◆ Directions for this task: Everything in the listing should be copied exactly, save for the pictures.

START Stored data

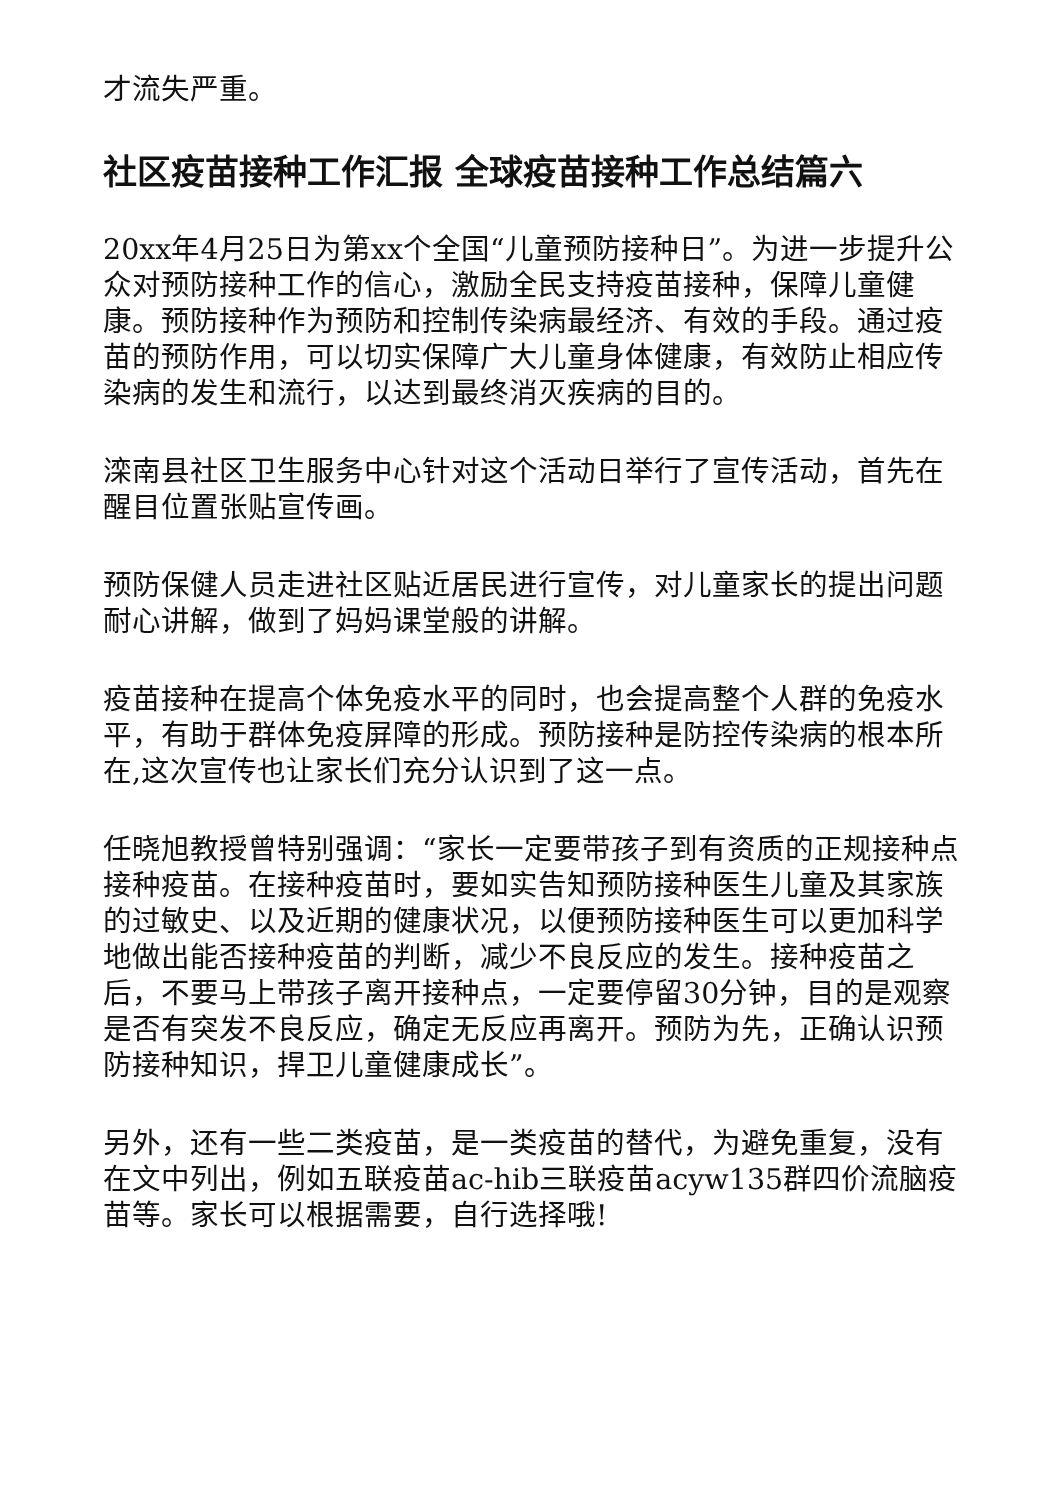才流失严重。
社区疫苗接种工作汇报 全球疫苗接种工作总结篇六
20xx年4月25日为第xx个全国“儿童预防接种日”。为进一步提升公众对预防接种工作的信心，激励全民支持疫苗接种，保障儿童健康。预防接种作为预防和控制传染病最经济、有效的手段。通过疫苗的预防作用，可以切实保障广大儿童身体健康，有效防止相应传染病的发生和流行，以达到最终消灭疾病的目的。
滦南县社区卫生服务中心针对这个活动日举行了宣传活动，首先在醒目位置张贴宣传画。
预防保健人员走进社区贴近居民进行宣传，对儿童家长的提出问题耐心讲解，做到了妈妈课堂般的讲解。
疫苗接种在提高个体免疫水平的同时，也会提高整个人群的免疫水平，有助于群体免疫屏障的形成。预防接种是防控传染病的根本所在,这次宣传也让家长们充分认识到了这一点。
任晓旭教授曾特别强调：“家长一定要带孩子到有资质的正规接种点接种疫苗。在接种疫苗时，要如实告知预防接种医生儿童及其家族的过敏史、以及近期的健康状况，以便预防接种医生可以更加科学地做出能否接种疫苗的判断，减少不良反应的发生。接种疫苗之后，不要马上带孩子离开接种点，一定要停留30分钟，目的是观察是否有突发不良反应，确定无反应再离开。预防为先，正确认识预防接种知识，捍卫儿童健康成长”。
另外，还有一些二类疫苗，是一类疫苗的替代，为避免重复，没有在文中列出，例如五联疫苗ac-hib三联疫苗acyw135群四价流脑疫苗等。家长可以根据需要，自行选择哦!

END Stored data

◆ Your response:
才流失严重。
社区疫苗接种工作汇报 全球疫苗接种工作总结篇六
20xx年4月25日为第xx个全国“儿童预防接种日”。为进一步提升公众对预防接种工作的信心，激励全民支持疫苗接种，保障儿童健康。预防接种作为预防和控制传染病最经济、有效的手段。通过疫苗的预防作用，可以切实保障广大儿童身体健康，有效防止相应传染病的发生和流行，以达到最终消灭疾病的目的。
滦南县社区卫生服务中心针对这个活动日举行了宣传活动，首先在醒目位置张贴宣传画。
预防保健人员走进社区贴近居民进行宣传，对儿童家长的提出问题耐心讲解，做到了妈妈课堂般的讲解。
疫苗接种在提高个体免疫水平的同时，也会提高整个人群的免疫水平，有助于群体免疫屏障的形成。预防接种是防控传染病的根本所在,这次宣传也让家长们充分认识到了这一点。
任晓旭教授曾特别强调：“家长一定要带孩子到有资质的正规接种点接种疫苗。在接种疫苗时，要如实告知预防接种医生儿童及其家族的过敏史、以及近期的健康状况，以便预防接种医生可以更加科学地做出能否接种疫苗的判断，减少不良反应的发生。接种疫苗之后，不要马上带孩子离开接种点，一定要停留30分钟，目的是观察是否有突发不良反应，确定无反应再离开。预防为先，正确认识预防接种知识，捍卫儿童健康成长”。
另外，还有一些二类疫苗，是一类疫苗的替代，为避免重复，没有在文中列出，例如五联疫苗ac-hib三联疫苗acyw135群四价流脑疫苗等。家长可以根据需要，自行选择哦!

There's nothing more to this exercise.